* Bohong requires financing from China Development Bank
* Deal values Wescast at about C$13.60 a share
* Wescast shares halted at C$11.01 a share prior to deal
TORONTO, Sept 6 (Reuters) - Wescast Industries WCSa.TO said on Tuesday it agreed to be bought for about C$13.60 a share by China’s Sichuan Bohong Industry Co, a deal valuing the Canadian auto parts maker at about C$80 million ($81 million).
Wescast, the world’s leading supplier of cast iron exhaust manifolds for passenger cars and light trucks, said Bohong had already completed due diligence and has made a C$2 million deposit as a sign of good faith as it seeks financing.
To complete the acquisition Bohong needs to secure committed financing from the China Development Bank. A memorandum of understanding between the companies gives Bohong exclusivity until Dec. 30 and that period can be extended upon payments of subsequent deposits.

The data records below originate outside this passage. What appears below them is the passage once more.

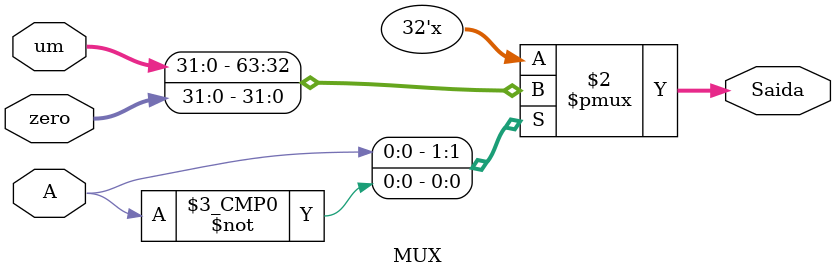
<source format=v>
module MUX(
    input wire A,    
    input wire [31:0] um,   
    input wire [31:0] zero, 
    output reg [31:0] Saida
);

    // Define o comportamento da ALU
    always @(*) begin
        case (A)
            1'b1: Saida = um;
            1'b0: Saida = zero;
            default: Saida = 32'b0;
        endcase
    end



endmodule

</source>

Brantford, Ontario-based Wescast supplies the car and light-trucks markets in North America, Europe, Asia, Africa, South America and Australia.
“Bohong intends to build on Wescast’s long history and believes that this acquisition would assist Bohong and China’s automobile industry to reach a new platform in servicing global customers,” Bohong Chief Executive Dong Ping said in written statement.
According to Thomson Reuters data, Wescast has 5.85 million shares outstanding. Wescast shares were trading at C$11.01 before they were halted on the Toronto Stock Exchange on Tuesday.